Ah! chérie, comme il faut que je précipite ma sensualité! Comme il faut que je précipite toutes les nuances de ma pitié, de mon admiration, de mon respect! Comme il faut que nous nous hâtions!
L’abat-jour enfoncé sur notre secret, les draps tirés sur notre frisson, les lèvres collées à nos lèvres, muettes parce qu’elles ont trop à dire et nos âmes errant, s’attristant et se réjouissant à la fois!...
Mais ce serait un mémorial de fatuité, de vulgarité et de satisfaction parce que les nuances échappent, parce que de notre pureté, de notre innocence dans le péché, de notre fureur sainte, de notre emportement liturgique, de la lenteur passionnée de nos caresses, de nos caresses psalmodiées, il ne nous reste que ce que nous nous donnons l’un à l’autre et pour nous, chérie, pour nous seuls, pour ne pas transmettre aux autres, pour ne pas chuchoter aux autres, même en rêve!

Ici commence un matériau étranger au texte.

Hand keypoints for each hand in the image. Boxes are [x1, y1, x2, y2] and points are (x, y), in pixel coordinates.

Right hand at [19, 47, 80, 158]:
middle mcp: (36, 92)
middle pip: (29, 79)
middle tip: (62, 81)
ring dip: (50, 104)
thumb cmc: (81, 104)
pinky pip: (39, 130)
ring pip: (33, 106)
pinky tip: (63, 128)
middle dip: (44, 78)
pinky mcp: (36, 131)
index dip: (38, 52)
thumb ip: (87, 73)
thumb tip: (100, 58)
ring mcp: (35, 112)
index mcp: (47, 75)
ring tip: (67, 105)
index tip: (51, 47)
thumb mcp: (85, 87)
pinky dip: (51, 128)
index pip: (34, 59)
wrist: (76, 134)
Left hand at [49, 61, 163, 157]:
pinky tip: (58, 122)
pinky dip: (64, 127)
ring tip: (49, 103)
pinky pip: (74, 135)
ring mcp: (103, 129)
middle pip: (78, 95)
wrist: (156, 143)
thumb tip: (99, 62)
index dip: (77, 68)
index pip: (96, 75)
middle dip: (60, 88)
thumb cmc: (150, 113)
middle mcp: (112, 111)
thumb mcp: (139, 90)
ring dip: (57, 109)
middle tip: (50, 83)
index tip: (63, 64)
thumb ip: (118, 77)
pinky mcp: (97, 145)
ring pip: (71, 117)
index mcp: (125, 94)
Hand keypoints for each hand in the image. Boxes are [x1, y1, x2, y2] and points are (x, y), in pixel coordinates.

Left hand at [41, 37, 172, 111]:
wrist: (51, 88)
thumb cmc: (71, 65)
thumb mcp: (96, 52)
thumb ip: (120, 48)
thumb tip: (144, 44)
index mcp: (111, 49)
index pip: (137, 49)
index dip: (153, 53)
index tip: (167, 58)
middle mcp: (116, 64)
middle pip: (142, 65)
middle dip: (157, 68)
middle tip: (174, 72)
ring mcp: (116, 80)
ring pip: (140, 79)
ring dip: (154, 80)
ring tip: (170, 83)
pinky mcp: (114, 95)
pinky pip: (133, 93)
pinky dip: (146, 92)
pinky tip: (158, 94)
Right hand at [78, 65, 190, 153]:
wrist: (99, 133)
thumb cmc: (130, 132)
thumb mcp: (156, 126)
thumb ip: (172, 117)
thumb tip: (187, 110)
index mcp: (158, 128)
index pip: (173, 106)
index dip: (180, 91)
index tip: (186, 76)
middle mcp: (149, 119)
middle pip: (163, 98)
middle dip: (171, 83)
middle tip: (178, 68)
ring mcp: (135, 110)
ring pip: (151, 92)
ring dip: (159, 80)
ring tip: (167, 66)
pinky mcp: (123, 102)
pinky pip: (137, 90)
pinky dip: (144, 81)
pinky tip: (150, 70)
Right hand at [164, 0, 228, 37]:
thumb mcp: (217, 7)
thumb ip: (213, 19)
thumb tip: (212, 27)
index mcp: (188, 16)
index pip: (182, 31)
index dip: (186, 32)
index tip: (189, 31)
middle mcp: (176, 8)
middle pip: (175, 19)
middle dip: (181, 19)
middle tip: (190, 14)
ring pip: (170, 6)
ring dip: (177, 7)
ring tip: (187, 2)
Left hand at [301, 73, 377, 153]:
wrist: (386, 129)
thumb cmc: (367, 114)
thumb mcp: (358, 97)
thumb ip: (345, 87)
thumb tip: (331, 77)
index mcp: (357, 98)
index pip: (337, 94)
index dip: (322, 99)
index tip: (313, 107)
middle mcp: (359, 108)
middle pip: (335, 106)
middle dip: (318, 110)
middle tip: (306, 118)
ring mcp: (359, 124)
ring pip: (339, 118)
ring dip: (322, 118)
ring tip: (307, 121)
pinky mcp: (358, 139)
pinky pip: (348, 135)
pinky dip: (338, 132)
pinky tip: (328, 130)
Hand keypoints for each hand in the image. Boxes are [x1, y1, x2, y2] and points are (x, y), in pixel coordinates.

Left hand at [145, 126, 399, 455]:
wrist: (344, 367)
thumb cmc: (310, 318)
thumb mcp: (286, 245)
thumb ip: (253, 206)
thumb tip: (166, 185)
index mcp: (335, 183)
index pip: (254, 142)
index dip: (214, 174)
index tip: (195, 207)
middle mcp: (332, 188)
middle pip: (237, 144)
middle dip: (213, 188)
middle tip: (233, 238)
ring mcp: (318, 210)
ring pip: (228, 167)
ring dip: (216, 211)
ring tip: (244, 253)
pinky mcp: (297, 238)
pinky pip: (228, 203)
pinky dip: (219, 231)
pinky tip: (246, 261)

Et, des jours où je t’ai attendue toute la journée, je me languis vers ma petite chambre, l’autre, là-bas, où m’attend l’éloquent enlacement de quelques phrases, bouclées, comme des bras d’étreinte, et qui me font pleurer, délicieusement, avant de dormir, qui me font dormir la bouche ouverte, serrée, ovale étroitement, en un baiser offert, en un baiser espéré, sans aigreur, qui dure toute la nuit et qui dure le matin, aussi, car je veux dormir longtemps, plus longtemps,—jusqu’à toi...

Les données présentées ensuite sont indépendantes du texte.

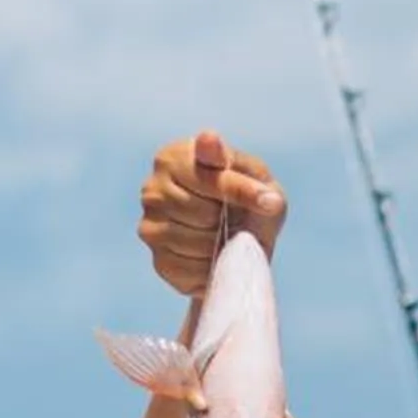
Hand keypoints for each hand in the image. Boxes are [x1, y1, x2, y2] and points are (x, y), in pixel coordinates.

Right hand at [138, 128, 286, 295]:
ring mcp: (149, 226)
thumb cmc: (253, 202)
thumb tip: (218, 148)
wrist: (250, 243)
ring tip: (228, 237)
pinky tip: (218, 255)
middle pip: (198, 212)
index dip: (241, 192)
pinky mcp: (159, 260)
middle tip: (237, 219)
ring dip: (221, 245)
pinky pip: (189, 268)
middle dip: (228, 220)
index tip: (268, 201)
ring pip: (192, 242)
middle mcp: (152, 189)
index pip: (207, 177)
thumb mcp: (258, 180)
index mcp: (173, 158)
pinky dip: (212, 266)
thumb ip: (240, 169)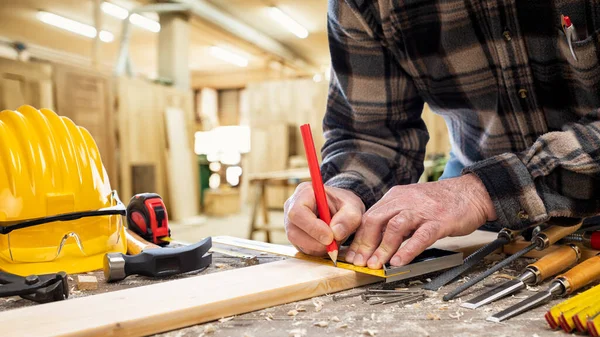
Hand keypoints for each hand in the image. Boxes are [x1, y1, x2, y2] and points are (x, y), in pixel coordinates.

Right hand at [284, 182, 364, 255]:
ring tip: (334, 241)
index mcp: (304, 193)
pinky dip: (317, 250)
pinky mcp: (295, 236)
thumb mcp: (353, 207)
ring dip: (318, 247)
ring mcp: (291, 223)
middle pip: (294, 231)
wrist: (341, 209)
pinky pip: (302, 248)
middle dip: (315, 242)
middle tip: (334, 244)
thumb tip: (335, 234)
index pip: (298, 212)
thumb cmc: (344, 204)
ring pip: (298, 242)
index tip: (330, 237)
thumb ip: (348, 218)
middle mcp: (292, 207)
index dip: (312, 227)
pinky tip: (328, 243)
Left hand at [345, 174, 496, 268]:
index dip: (358, 238)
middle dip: (365, 244)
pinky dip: (408, 249)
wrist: (471, 192)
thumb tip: (374, 241)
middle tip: (361, 262)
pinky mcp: (440, 221)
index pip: (369, 217)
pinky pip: (421, 236)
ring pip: (395, 227)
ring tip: (377, 264)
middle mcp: (405, 201)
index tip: (353, 256)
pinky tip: (400, 261)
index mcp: (395, 197)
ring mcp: (422, 210)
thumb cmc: (439, 202)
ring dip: (383, 248)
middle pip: (376, 220)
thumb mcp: (410, 204)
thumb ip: (393, 218)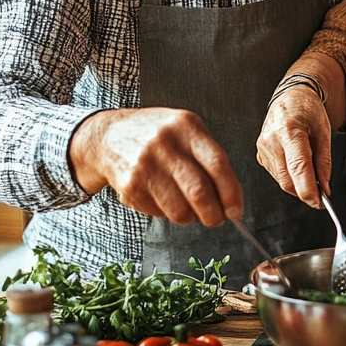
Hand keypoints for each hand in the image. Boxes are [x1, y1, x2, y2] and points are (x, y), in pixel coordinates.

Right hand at [69, 108, 243, 225]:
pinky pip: (159, 213)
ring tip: (189, 209)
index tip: (236, 210)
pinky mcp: (130, 186)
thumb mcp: (185, 129)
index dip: (231, 192)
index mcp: (186, 127)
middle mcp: (165, 144)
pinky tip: (163, 198)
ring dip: (191, 217)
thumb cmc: (156, 135)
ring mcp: (145, 166)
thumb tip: (230, 197)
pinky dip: (167, 214)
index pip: (217, 164)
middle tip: (216, 219)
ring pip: (179, 209)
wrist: (109, 136)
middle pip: (199, 192)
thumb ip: (208, 157)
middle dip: (214, 214)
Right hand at [256, 86, 330, 208]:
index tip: (318, 202)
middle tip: (321, 193)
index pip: (298, 167)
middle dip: (305, 190)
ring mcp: (263, 148)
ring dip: (298, 184)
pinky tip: (296, 164)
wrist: (290, 97)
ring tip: (310, 170)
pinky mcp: (260, 154)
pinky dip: (289, 177)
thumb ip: (324, 162)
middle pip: (288, 180)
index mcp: (290, 130)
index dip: (308, 189)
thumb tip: (324, 188)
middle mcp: (272, 140)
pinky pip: (276, 175)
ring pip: (282, 181)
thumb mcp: (324, 132)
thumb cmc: (308, 110)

Les jours où je t’ai eue, je voudrais,—oh! à l’heure seulement où je rentre,—ne t’avoir pas eue, pour trouver une lettre de toi, pour tomber, le cœur le premier, en des mots et des phrases de toi, pour avoir la douceur réelle et la vaine douceur, plus subtile et plus rare, pour être heureux d’avoir été heureux, pour être heureux d’être malheureux.
D’ailleurs, sans vanité, tu peux être contente de moi: je ne t’ai jamais fait part de mes impatiences, je t’ai toujours accueillie comme la déesse la plus pure et qui prévient jusqu’au désir, j’ai été soumis, petit garçon, j’ai lutté avec toi de candeur, de gentillesse, de politesse, de tendresse, de gâterie et de cajolerie.
Et je t’ai fait pleurer deux fois, tout de même,—et c’était à cause de ton mari.